Last year, cross country's Katy O'Brien, Cat Beck and Stephanie
McNamara earned All-American honors with top 35 finishes at the NCAA
Championship Race. That trio also finished among the top 10 at the
NCAA Northeast Regional race. In 2006, the team posted its best-ever finish at
the NCAA Championship by taking fifth place. Runners Katy O'Brien
and Catherine Beck earned All-American honors. O'Brien won the New
England Small College Athletic Conference (NESCAC) race that season. Tufts
has been represented as a team or individually at five straight NCAA
championship races. In 2000, individual national qualifier Leslie
Crofton placed fifth at the NCAA national championship race.
As members of the NESCAC,
Tufts is part of the nation's most competitive small college
conference academically and athletically. At the 2007 NCAA
Championship, four conference teams placed among the top 20. Tufts also competes
against other top New England Division III programs such as MIT,
Keene State and Wheaton on a regular basis. The ECAC Championships
provide competition from outside New England, while the New England Open
Championships include Division I, II, and III opponents.
The
NESCAC is a group of highly selective liberal arts colleges and
universities that share an academics-first philosophy for
intercollegiate athletics. The Tufts program has matched its competitive
success with academic achievement. Six team members, including Beck and
O'Brien, were named to the 2007 NESCAC All-Academic team.
Located right outside of Boston, Tufts offers a well-rounded
collegiate experience to student-athletes. Within its picturesque
small-college campus, Tufts is a major university with "an
unprecedented diversity of programs, exceptional faculty and staff,
and bright and talented students," according to President Lawrence
S. Bacow. The Athletics Department sponsors a varsity program of 28
sports that is among the most competitive in the NCAA's Division
III. Tufts finished 15th in the 2008 U.S. Sports Academy Directors'
Cup, the award presented annually to the best overall
collegiate athletics programs in the country. The University's
proximity to a world-class city renowned for its academic
institutions is also a major draw.
A 1988 graduate of Dartmouth College, Morwick was previously the head
coach of cross country/track & field at Williams College.
At Dartmouth, Morwick competed in the multi-events and held the high jump record for several years.
She was also a member of basketball team. She began her coaching
career at Tufts as an assistant under Branwen Smith-King. Hired at Williams
in 1996, Morwick's cross country teams there qualified for the NCAA
national championship race from 1996-99 and twice she was named New
England Coach of the Year. At Tufts, she was selected NCAA New
England Indoor Coach of the Year in 2004, 2005 and 2008.

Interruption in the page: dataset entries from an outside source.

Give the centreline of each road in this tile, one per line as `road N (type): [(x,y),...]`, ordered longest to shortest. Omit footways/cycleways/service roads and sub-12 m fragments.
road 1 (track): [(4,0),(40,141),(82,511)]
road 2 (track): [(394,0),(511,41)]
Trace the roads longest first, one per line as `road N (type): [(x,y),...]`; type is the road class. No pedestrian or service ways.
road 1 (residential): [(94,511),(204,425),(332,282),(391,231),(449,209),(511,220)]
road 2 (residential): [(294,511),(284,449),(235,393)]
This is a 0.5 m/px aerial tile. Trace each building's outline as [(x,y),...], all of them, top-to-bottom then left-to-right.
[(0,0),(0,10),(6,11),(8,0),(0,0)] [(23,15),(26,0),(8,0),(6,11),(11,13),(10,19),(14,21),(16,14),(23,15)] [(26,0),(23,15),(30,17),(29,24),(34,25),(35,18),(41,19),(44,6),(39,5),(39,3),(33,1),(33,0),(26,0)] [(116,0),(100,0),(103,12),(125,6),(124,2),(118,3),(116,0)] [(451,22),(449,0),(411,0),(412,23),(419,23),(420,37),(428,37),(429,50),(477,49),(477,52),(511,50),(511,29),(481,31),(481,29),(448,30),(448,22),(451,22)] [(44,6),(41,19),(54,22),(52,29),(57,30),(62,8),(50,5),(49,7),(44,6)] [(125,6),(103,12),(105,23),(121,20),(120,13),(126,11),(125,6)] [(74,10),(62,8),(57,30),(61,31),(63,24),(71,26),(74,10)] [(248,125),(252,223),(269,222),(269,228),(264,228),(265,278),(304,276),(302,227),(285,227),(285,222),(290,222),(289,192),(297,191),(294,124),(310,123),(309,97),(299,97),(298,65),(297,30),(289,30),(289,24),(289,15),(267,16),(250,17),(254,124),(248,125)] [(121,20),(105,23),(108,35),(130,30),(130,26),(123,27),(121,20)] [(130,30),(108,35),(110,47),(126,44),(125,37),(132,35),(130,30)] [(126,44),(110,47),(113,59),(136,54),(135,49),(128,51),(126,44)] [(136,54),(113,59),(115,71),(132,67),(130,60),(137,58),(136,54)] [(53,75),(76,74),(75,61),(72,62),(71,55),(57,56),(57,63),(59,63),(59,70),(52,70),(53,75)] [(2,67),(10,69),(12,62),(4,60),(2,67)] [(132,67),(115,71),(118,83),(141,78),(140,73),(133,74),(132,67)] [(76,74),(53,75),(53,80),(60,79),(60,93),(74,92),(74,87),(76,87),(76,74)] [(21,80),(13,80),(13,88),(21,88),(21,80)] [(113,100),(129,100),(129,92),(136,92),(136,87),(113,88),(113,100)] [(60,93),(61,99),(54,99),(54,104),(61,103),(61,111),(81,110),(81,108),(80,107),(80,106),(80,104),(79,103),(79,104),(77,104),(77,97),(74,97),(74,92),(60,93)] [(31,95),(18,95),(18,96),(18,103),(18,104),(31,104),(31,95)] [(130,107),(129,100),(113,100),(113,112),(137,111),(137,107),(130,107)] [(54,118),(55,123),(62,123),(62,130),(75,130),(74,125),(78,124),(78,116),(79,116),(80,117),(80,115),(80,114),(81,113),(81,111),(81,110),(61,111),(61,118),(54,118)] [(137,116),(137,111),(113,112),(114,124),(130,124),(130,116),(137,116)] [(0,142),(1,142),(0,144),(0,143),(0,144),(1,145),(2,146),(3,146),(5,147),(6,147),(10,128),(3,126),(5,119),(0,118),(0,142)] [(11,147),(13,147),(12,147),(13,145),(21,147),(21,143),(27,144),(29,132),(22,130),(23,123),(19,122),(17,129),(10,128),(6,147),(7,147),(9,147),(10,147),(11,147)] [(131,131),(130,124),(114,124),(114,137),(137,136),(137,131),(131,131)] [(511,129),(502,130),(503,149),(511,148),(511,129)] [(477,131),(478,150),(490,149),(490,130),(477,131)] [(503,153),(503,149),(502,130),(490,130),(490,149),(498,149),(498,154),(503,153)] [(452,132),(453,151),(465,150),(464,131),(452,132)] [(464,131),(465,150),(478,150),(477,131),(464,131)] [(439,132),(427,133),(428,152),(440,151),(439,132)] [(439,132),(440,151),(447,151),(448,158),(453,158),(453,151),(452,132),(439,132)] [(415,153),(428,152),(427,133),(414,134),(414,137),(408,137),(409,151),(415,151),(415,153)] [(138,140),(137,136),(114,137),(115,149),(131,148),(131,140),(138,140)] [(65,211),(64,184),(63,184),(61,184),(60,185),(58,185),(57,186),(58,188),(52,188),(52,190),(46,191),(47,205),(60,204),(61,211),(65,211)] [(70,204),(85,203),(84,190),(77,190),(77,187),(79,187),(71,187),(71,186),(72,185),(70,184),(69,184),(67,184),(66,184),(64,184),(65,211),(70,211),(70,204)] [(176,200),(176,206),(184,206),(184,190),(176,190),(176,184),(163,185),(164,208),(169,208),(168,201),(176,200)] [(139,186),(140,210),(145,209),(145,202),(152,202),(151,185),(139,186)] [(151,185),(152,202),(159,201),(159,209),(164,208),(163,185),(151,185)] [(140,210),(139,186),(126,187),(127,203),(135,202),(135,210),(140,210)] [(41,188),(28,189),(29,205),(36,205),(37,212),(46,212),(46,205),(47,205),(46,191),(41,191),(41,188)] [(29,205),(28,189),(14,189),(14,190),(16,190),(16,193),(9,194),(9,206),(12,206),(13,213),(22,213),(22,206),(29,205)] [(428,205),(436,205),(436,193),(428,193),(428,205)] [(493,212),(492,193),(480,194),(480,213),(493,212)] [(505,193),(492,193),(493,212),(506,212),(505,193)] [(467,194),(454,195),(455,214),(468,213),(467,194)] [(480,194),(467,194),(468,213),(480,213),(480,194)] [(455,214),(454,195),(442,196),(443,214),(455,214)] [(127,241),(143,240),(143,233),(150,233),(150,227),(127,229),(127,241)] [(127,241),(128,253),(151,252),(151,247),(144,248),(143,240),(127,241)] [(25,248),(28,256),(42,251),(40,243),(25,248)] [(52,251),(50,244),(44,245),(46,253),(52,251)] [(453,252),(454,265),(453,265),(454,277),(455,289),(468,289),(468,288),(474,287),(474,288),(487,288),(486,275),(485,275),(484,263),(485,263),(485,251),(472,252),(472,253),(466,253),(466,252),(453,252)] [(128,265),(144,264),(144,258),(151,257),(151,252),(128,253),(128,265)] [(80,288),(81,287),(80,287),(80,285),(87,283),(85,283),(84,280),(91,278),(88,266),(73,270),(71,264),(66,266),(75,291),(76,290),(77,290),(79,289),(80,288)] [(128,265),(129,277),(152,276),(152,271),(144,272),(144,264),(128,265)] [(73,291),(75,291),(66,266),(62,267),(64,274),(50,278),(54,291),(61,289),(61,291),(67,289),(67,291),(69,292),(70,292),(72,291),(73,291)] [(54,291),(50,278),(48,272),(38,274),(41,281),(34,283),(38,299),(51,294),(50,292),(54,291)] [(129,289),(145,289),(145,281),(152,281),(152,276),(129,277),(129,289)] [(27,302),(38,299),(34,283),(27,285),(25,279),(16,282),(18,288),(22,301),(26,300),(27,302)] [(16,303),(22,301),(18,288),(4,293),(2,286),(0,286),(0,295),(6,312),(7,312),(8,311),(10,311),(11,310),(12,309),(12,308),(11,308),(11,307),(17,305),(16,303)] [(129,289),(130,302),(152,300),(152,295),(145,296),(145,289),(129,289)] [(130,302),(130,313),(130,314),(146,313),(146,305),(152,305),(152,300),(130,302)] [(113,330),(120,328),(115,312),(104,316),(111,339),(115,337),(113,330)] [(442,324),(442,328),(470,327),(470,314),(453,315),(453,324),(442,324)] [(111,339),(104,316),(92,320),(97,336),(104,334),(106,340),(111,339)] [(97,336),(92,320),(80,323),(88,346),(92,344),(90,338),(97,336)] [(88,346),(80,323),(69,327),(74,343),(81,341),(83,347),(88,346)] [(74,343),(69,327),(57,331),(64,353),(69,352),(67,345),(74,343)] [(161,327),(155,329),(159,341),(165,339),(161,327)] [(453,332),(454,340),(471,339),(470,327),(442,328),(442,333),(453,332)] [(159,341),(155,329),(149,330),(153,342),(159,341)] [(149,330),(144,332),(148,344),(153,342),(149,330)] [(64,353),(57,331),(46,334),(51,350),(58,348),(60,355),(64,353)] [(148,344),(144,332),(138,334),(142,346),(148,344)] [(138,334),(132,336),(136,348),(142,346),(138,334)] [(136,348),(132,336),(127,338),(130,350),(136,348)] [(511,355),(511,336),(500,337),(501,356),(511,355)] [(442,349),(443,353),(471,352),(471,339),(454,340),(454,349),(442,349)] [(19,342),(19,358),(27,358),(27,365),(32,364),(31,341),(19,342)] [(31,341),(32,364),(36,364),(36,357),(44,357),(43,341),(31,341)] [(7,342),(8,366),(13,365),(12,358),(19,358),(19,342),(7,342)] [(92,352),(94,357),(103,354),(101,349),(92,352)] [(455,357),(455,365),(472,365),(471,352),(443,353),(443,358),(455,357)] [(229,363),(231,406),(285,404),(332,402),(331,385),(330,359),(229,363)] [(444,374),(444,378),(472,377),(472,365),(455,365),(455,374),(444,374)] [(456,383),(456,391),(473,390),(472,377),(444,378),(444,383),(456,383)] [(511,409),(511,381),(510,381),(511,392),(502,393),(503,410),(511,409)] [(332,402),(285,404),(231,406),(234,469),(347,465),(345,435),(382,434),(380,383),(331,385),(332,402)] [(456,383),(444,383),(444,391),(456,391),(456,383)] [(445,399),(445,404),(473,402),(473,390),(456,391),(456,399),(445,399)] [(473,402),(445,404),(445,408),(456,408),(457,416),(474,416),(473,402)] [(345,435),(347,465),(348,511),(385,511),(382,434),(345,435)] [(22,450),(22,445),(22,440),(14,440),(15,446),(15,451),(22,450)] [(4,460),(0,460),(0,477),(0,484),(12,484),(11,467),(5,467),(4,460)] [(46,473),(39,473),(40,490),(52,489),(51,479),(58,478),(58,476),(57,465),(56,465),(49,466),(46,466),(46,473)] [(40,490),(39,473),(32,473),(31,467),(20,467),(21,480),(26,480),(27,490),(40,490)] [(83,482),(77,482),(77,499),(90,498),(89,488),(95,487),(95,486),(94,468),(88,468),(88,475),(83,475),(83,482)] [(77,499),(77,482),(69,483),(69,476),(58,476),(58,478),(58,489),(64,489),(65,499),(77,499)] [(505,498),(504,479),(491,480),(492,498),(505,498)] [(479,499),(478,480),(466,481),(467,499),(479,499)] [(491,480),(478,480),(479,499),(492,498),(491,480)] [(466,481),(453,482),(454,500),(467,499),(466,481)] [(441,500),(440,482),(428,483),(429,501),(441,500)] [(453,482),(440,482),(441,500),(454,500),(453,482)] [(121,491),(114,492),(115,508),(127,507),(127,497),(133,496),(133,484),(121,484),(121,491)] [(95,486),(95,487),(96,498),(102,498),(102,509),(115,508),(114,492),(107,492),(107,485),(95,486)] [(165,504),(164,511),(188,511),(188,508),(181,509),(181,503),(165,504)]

McNamara heads a new group of leaders for Tufts Cross Country in 2008
that will include captains Susan Allegretti, Betsy Aronson and Erica
Hylton. Senior Amy Hopkins, junior Lisa Picascia and sophomore Amy
Wilfert were part of the team's top seven at the NCAA Regional race last
season. Sophomore Christy Loftus also scored for the Jumbos last season.
The team's cross country course in Grafton, Mass., home of the
Tufts Veterinary School, has hosted several regional championship races.